A senior official in the shipping ministry says, “Waterway-1 will have a positive impact on the rural economy as it is going to create more than 1.55 lakh direct and indirect employment opportunities in the states it passes through.”
The project is expected to create 55,000 employment opportunities in UP and 50,000 each in Bihar and Jharkhand, he added. Also, it will benefit local communities and farmers along the banks of the Ganga.
Modalities of ferry services, small jetties and vessels are being worked out to facilitate the movement of smaller cargo like agricultural produce like bananas, marigold flowers, betel leaf, and vegetables.
Inland waterways Aauthority of India (IWAI) is working with State Livelihood Missions for imparting skill training to youth, boatmen and other community members so that they could benefit from the employment opportunities, an official said.
Ocean Whale Shipping Services Pvt Ltd director Suraj Prakash says, “This project will transform transportation in the region. It will be highly beneficial to industrialists who place bulk orders as transporting by vessel is comparatively cheaper.”
Moreover, IWAI officials also laid to rest apprehensions about the adverse impact of vessel movement on the Ganga on marine life. There would be no such thing, they said.

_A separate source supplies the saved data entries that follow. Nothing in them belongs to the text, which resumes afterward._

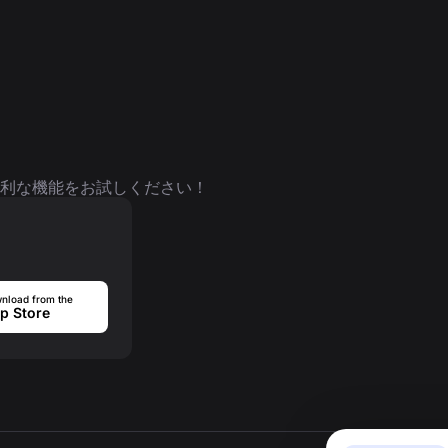
利な機能をお試しください！
nload from the
p Store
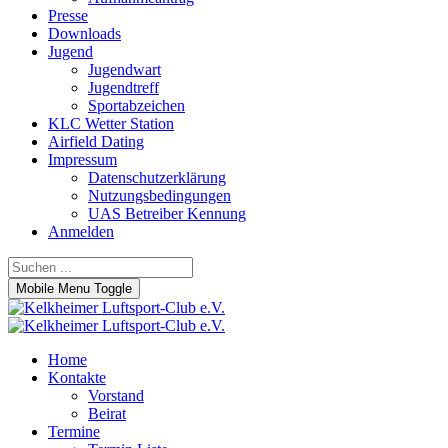
Presse
Downloads
Jugend
Jugendwart
Jugendtreff
Sportabzeichen
KLC Wetter Station
Airfield Dating
Impressum
Datenschutzerklärung
Nutzungsbedingungen
UAS Betreiber Kennung
Anmelden
Mobile Menu Toggle
Home
Kontakte
Vorstand
Beirat
Termine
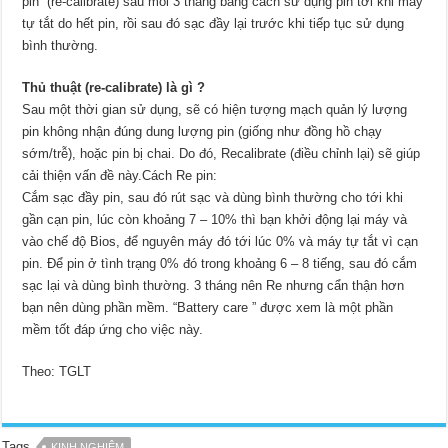
pin” (re-calibrate) sau mỗi 3 tháng bằng cách sử dụng pin tới khi máy
tự tắt do hết pin, rồi sau đó sạc đầy lại trước khi tiếp tục sử dụng
bình thường.
Thủ thuật (re-calibrate) là gì ?
Sau một thời gian sử dụng, sẽ có hiện tượng mạch quản lý lượng
pin không nhận đúng dung lượng pin (giống như đồng hồ chạy
sớm/trễ), hoặc pin bị chai. Do đó, Recalibrate (điều chỉnh lại) sẽ giúp
cải thiện vấn đề này.Cách Re pin:
Cắm sạc đầy pin, sau đó rút sạc và dùng bình thường cho tới khi
gần cạn pin, lúc còn khoảng 7 – 10% thì bạn khởi động lại máy và
vào chế độ Bios, để nguyên máy đó tới lúc 0% và máy tự tắt vì cạn
pin. Để pin ở tình trạng 0% đó trong khoảng 6 – 8 tiếng, sau đó cắm
sạc lại và dùng bình thường. 3 tháng nên Re nhưng cẩn thận hơn
bạn nên dùng phần mềm. “Battery care ” được xem là một phần
mềm tốt đáp ứng cho việc này.
Theo: TGLT
Tags
KINH NGHIỆM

JMVP aims to develop the stretch of River Ganga between Varanasi to Haldia (NW-1) for navigation of large vessels weighing upto1500-2000 tonnes. The objective is to promote inland waterways as a cheaper and more environment-friendly means of transport, especially for cargo movement.

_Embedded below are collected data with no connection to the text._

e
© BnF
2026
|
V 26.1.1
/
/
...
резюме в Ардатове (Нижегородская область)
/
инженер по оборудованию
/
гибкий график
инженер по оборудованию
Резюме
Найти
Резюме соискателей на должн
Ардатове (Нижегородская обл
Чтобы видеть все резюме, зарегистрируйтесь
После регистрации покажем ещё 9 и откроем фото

JMVP is being implemented with the technical assistance and investment support of the World Bank, at an estimated cost of Rs 5,369.18 crore on a 50:50 sharing basis between the government of India and the World Bank. A MMT has already been constructed in Varanasi under the project which entails construction of a MMT each at Sahibganj and Haldia; 2 inter-modal terminals; 5 Roll On – Roll Off (Ro-Ro) terminal pairs; new navigation lock at Farakka; assured depth dredging; integrated vessel repair & maintenance facility, differential global positioning system (DGPS), river information system (RIS), river training and river conservation works.
Operation, management and further development of the MMT, Varanasi is proposed to be entrusted to an operator on the PPP model. Selection of the PPP operator through international competitive bidding is at an advanced stage and expected to be completed by December 2018. The multi-modal terminal and the proposed freight village at Varanasi are expected to generate 500 direct employment avenues and more than 2,000 indirect employment opportunities.

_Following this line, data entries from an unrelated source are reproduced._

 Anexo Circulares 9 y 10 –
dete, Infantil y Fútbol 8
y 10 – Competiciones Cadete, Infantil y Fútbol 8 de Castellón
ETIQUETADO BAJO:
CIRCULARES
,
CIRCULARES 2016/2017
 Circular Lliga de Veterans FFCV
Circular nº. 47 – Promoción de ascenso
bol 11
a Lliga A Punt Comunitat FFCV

Salient features of Varanasi Mutli-Modal Terminal (MMT) are as follows
First Multi-Modal Terminal on National Waterway -1.
Land: 33.34 hectares.
Cost of Phase-I of MMT: Rs 208 cr.
Terminal capacity: 1.26 MPTA
Start date of the project: June, 2016
Completion date of the project: November 2018
The following aspects of the project are ready for operation:
Jetty: Length 200 m x Width 42 m with berthing and mooring facility.